- Is reading in the bathroom considered Multi-Tasking?
- My computer isn't that nervous...it's just a bit ANSI.
- My computer's sick. I think my modem is a carrier.
- Gotta run, the cat's caught in the printer.
- Honey, I Formatted the Kid!
- Spelling checkers at maximum! Fire!
- Your e-mail has been returned due to insufficient voltage.
- Who is General Failure and why is he reading my disk?
- Hex dump: Where witches put used curses...
- Never violate the Prime Directory! C:\
- Multitasking: Screwing up several things at once...
- Maniac: An early computer built by nuts...
- Stack Error: Lost on a cluttered desk...
- Stack Overflow: Too many pancakes...
- Life would be much easier if I had the source code.
- Capt'n! The spellchecker kinna take this abuse!
- C:\BELFRY is where I keep my .BAT files.
- ASCII to ASCII, DOS to DOS.
- How do I set my laser printer on stun?
- "Today's subliminal thought is:"
- 'Calm down it's only ones and zeros.'
- '.... now touch these wires to your tongue!'
- Computer analyst to programmer: "You start coding. I'll go find out
what they want."
- According to my calculations the problem doesn't exist.
- It said, "Insert disk #3," but only two will fit!
- RAM DISK is not an installation procedure!
- Computers are only human.
- This time it will surely run.
- I just found the last bug.
- The generation of random numbers is too important to be left to
chance. -Robert R. Coveyou, Oak Ridge National Laboratory
- It's redundant! It's redundant! -R. E. Dundant
- Bug? That's not a bug, that's a feature. -T. John Wendel
- The programmer's national anthem is 'AAAAAAAAHHHHHHHH'.
-Weinberg,
- On a clear disk you can seek forever. -Computerworld button
- I write all my critical routines in assembler, and my comedy
routines in FORTRAN. -Anonymous
- If debugging is the process of removing bugs, then programming must
be the process of putting them in. -Dykstra
- "#define QUESTION ((bb) || !(bb)) - Shakespeare."
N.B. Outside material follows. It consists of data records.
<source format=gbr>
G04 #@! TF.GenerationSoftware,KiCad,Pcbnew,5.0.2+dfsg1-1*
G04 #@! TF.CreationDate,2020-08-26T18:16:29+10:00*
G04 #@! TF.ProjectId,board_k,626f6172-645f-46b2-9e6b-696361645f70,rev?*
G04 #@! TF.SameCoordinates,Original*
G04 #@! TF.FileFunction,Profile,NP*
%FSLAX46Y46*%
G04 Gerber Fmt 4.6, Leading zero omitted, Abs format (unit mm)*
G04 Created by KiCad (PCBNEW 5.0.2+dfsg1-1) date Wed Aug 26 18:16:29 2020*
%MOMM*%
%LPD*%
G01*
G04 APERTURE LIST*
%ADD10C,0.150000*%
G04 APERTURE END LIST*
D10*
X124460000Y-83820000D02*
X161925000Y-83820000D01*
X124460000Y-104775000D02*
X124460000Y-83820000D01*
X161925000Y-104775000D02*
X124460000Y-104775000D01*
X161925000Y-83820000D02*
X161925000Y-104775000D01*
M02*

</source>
- "Real programmers use: COPY CON PROGRAM.EXE"
- Logic: The art of being wrong with confidence...
- To iterate is human; to recurse, divine.
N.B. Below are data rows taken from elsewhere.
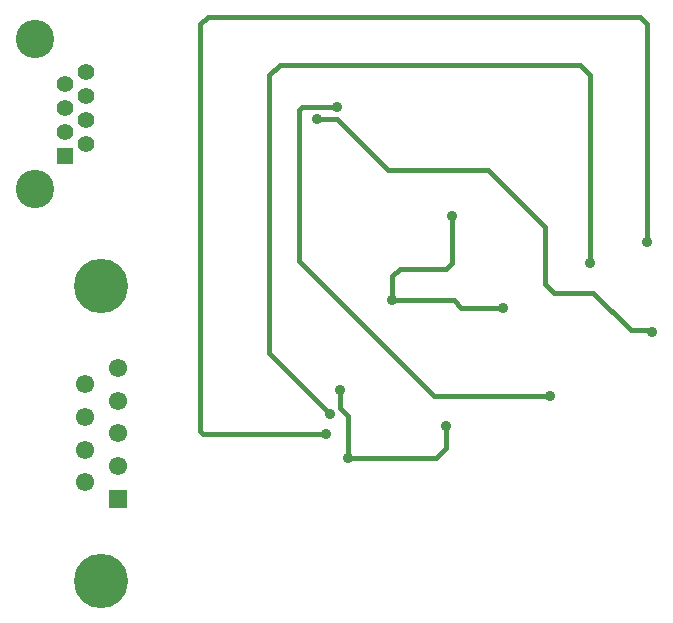
<source format=gbl>
G04*
G04 #@! TF.GenerationSoftware,Altium Limited,Altium Designer,24.10.1 (45)*
G04*
G04 Layer_Physical_Order=2*
G04 Layer_Color=16711680*
%FSLAX44Y44*%
%MOMM*%
G71*
G04*
G04 #@! TF.SameCoordinates,A659C5E8-25CF-42C6-9C85-9A39C97684D2*
G04*
G04*
G04 #@! TF.FilePolarity,Positive*
G04*
G01*
G75*
%ADD31C,1.3900*%
%ADD32R,1.3900X1.3900*%
%ADD33C,3.2500*%
%ADD34R,1.5500X1.5500*%
%ADD35C,1.5500*%
%ADD36C,4.6000*%
%ADD37C,0.3810*%
%ADD38C,0.8890*%
D31*
X96520Y482600D02*
D03*
X78740Y472440D02*
D03*
X96520Y462280D02*
D03*
X78740Y452120D02*
D03*
X96520Y441960D02*
D03*
X78740Y431800D02*
D03*
X96520Y421640D02*
D03*
D32*
X78740Y411480D02*
D03*
D33*
X53340Y383540D02*
D03*
Y510540D02*
D03*
D34*
X123650Y121250D02*
D03*
D35*
X95250Y135100D02*
D03*
X123650Y148950D02*
D03*
X95250Y162800D02*
D03*
X123650Y176650D02*
D03*
X95250Y190500D02*
D03*
X123650Y204350D02*
D03*
X95250Y218200D02*
D03*
X123650Y232050D02*
D03*
D36*
X109250Y301600D02*
D03*
Y51700D02*
D03*
D37*
X355600Y289560D02*
Y309880D01*
X361950Y316230D01*
X401320D01*
X391160Y208280D02*
X488950D01*
X276860Y450850D02*
X279400Y453390D01*
X276860Y322580D02*
X391160Y208280D01*
X276860Y322580D02*
Y450850D01*
X279400Y453390D02*
X308610D01*
X251460Y480060D02*
X260350Y488950D01*
X251460Y244527D02*
Y480060D01*
X260350Y488950D02*
X514350D01*
X251460Y244527D02*
X302901Y193085D01*
X514350Y488950D02*
X523240Y480060D01*
X485140Y303530D02*
Y351790D01*
Y303530D02*
X492760Y295910D01*
X525780D01*
X565150Y529590D02*
X571500Y523240D01*
X199390Y529590D02*
X565150D01*
X571500Y339090D02*
Y523240D01*
X193040Y178762D02*
Y523240D01*
X199390Y529590D01*
X311150Y198120D02*
Y213360D01*
Y198120D02*
X318068Y191202D01*
Y156210D02*
Y191202D01*
X400777Y164557D02*
Y182880D01*
X392430Y156210D02*
X400777Y164557D01*
X318068Y156210D02*
X392430D01*
X570538Y264160D02*
X570836Y263862D01*
X574338D02*
X575310Y262890D01*
X570836Y263862D02*
X574338D01*
X557530Y264160D02*
X570538D01*
X525780Y295910D02*
X557530Y264160D01*
X436880Y400050D02*
X485140Y351790D01*
X351790Y400050D02*
X436880D01*
X308610Y443230D02*
X351790Y400050D01*
X292100Y443230D02*
X308610D01*
X523240Y321310D02*
Y480060D01*
X193040Y178762D02*
X195272Y176530D01*
X299720D01*
X406400Y321310D02*
Y360680D01*
X401320Y316230D02*
X406400Y321310D01*
X449520Y283210D02*
X449550Y283180D01*
X414020Y283210D02*
X449520D01*
X407670Y289560D02*
X414020Y283210D01*
X355600Y289560D02*
X407670D01*
D38*
X318068Y156210D02*
D03*
X311150Y213360D02*
D03*
X400777Y182880D02*
D03*
X488950Y208280D02*
D03*
X523240Y321310D02*
D03*
X575310Y262890D02*
D03*
X406400Y360680D02*
D03*
X299720Y176530D02*
D03*
X302901Y193085D02*
D03*
X571500Y339090D02*
D03*
X449550Y283180D02*
D03*
X355600Y289560D02*
D03*
X292100Y443230D02*
D03*
X308610Y453390D02*
D03*
M02*

</source>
- If at first you don't succeed, call it version 1.0
- Maintenance-free: When it breaks, it can't be fixed...
- Microwave: Signal from a friendly micro...
- Nostalgia: The good old days multiplied by a bad memory...
- God is REAL, unless explicitly declared INTEGER.
- Asking if computers can think is like asking if submarines can
swim.
- From C:\*.* to shining C:\*.*
- AAAAAA - American Association Against Acronym Abuse Anonymous
- CCITT - Can't Conceive Intelligent Thoughts Today
- This message transmitted on 100% recycled electrons.
- Todays assembler command : EXOP Execute Operator
- Justify my text? I'm sorry but it has no excuse.
- Programming is an art form that fights back.
- "_us.addy, what does FORMATTING DRIVE C mean?"
- All wiyht. Rho sritched mg kegtops awound?
- Backups? We doan *NEED* no steenking baX%^~,VbKx NO CARRIER
- My mail reader can beat up your mail reader.
- Never forget: 2 + 2 = 5 for extremely large values of 2.
- Nobody has ever, ever, EVER learned all of WordPerfect.
- To define recursion, we must first define recursion.
- Good programming is 99% sweat and 1% coffee.